I grew up liking guns, but I was never fascinated by them.  I knew what they were.  I knew what they do.  Guns were as normal as anything else in the house.  I was actually astonished to find out, in my preteen years, that one of my friends actually thought that guns were dangerous.  Up until that time, I just figured everyone knew how to handle guns.  After all, the little town I grew up in had enough guns and ammo to get a small military going.
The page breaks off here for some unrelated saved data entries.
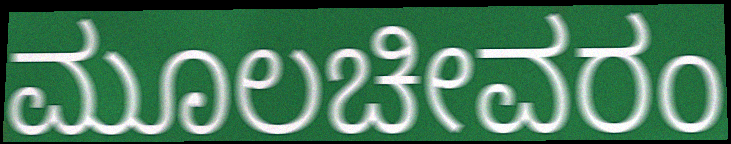
ಮೂಲಚೀವರಂ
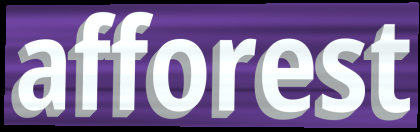
afforest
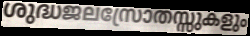
ശുദ്ധജലസ്രോതസ്സുകളും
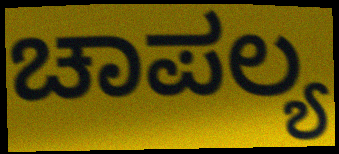
ಚಾಪಲ್ಯ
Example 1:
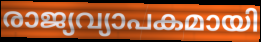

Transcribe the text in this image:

രാജ്യവ്യാപകമായി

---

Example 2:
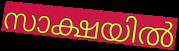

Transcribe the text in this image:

സാക്ഷയിൽ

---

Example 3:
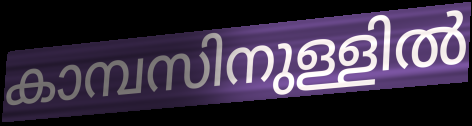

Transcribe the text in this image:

കാമ്പസിനുള്ളിൽ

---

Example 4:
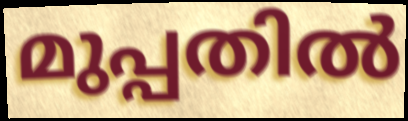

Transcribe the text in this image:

മുപ്പതിൽ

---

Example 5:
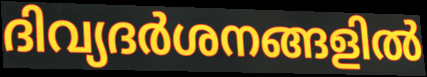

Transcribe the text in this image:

ദിവ്യദർശനങ്ങളിൽ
Now, I'm a dad, with two beautiful children of my own; a boy and a girl.  Will they grow up in a house where guns are locked away and never to be seen?  Absolutely not!  Of course, the guns are locked up when not in use, but that's more for theft prevention than anything else.  If you make a gun something they are not allowed to see, they will find a way to see it.  They will figure out the safe combination or find the key.  If the kid hasn't had any training, then what?
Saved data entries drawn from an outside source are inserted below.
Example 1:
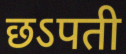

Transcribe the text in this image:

छऽपती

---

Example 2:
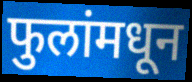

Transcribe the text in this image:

फुलांमधून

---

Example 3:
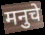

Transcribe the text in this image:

मनुचे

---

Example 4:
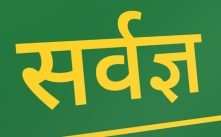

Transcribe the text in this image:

सर्वज्ञ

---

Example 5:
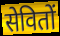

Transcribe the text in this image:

सेवितों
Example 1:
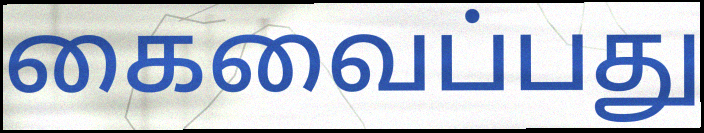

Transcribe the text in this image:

கைவைப்பது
As a concealed pistol license holder, I carry a gun on a daily basis.  It is just another part of my attire that I put on with my pants and belt.  Thread the belt through the holster, and slide a handgun into it.  My two year old son sees me do this all the time.  Yes, indeed, I take my loaded gun out of the GunVault when he is in the room, and holster that loaded weapon, all the while he is watching what I'm doing.  To him, it is just normal behavior.  Is my gun going to go off because it is loaded?  NO!  You wanna know why?  Because I'm an experienced gun handler and I use safe (also known as proper) gun handling when I remove it from the safe and put it in my holster.  My son seems no more fascinated about my guns than he does the kitchen faucet.  At this point, he knows it is not a toy for him to play with. 

My son and daughter will both be fully immersed in the gun culture while they are living under my roof.  This doesn't mean that I am going to force them to take an interest in guns.  If they don't care about guns, then they don't care about guns.  There's nothing you can do about that.  What you can do is ensure that they know what to do with a gun, should they come into contact with it.  A mindset for gun safety translates into many other things.  The mindset easily crosses over to driver safety, knife safety, fire safety, etc.  Living the gun culture will help them in their lives in many more ways than just how to be safe with a gun.

Of course, all these rules and requirements are for not if the house is insane.  Our house is to be a house of order and values - good values.  I will teach hard work and real consequences for their actions, good and bad.  After all, if being a parent means raising my child to be an upstanding citizen and contributor to society, I'm going to instill the values of a good contributor.  That means teaching my children about the lies that the protectionist gun grabbers perpetrate.  That means teaching the sheepdog effect of concealed carry and being a well-armed citizen.  That means teaching about the founding fathers and the Constitution.  That means teaching "leave no trace" when dealing with the outdoors and being a good steward of the land.  That means teaching the value of hard work and income.  If you can't get your house in order, you should not own a gun.  But if you can get your house into order, teach your kids, train them right, and make them children that other parents compliment, then the gun culture is for you.